Below is a summary of this task's configuration, which includes additional document conversion and recognition processing steps for separating and organizing multiple invoice documents. For more information, see Oracle Fusion Middleware Managing Oracle WebCenter Enterprise Capture.

  1. Ensure that each invoice within a multiple invoice document that arrives in Capture contains a separator coversheet as its first page, and the coversheet contains a separator patch code or bar code.

  2. On the workspace's Processing tab, create a recognition processor job that includes the following settings.

    • On the Document Organization train stop, set an organization type of Separator pages.

    • On the Document Processing train stop, configure an invoice coversheet separator page that detects either a patch code or a bar code for separation.

    • Set post-processing to go to the Commit Processor when there is no system error.

  3. On the workspace's Processing tab, edit the document conversion job for this use case.

    Because the Recognition Processor expects a single image document, you must configure the Document Conversion Processor job to merge all documents into a single document so that the Recognition Processor can organize the documents in the batch.

    • On the Document Merge Options train stop, select the Merge all documents in the Batch Merge Option field.

    • Set the Document Conversion Processor job's post-processing to go to the Recognition Processor job when there is no system error.
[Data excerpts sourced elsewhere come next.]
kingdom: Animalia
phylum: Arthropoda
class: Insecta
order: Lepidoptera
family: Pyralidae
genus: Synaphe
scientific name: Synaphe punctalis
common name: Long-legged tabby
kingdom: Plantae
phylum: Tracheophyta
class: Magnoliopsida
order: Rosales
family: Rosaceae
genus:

2.9 Task 8: Configure WebCenter Forms Recognition to Process Committed Documents

After completing these tasks, configure WebCenter Forms Recognition to import the committed invoice documents, extract and validate their data, and store the documents in WebCenter Content Imaging. See the WebCenter Forms Recognition documentation listed in Related Documents. For an A/P invoice solution, see the Oracle Fusion Middleware Oracle WebCenter Forms Recognition AP Project Guide.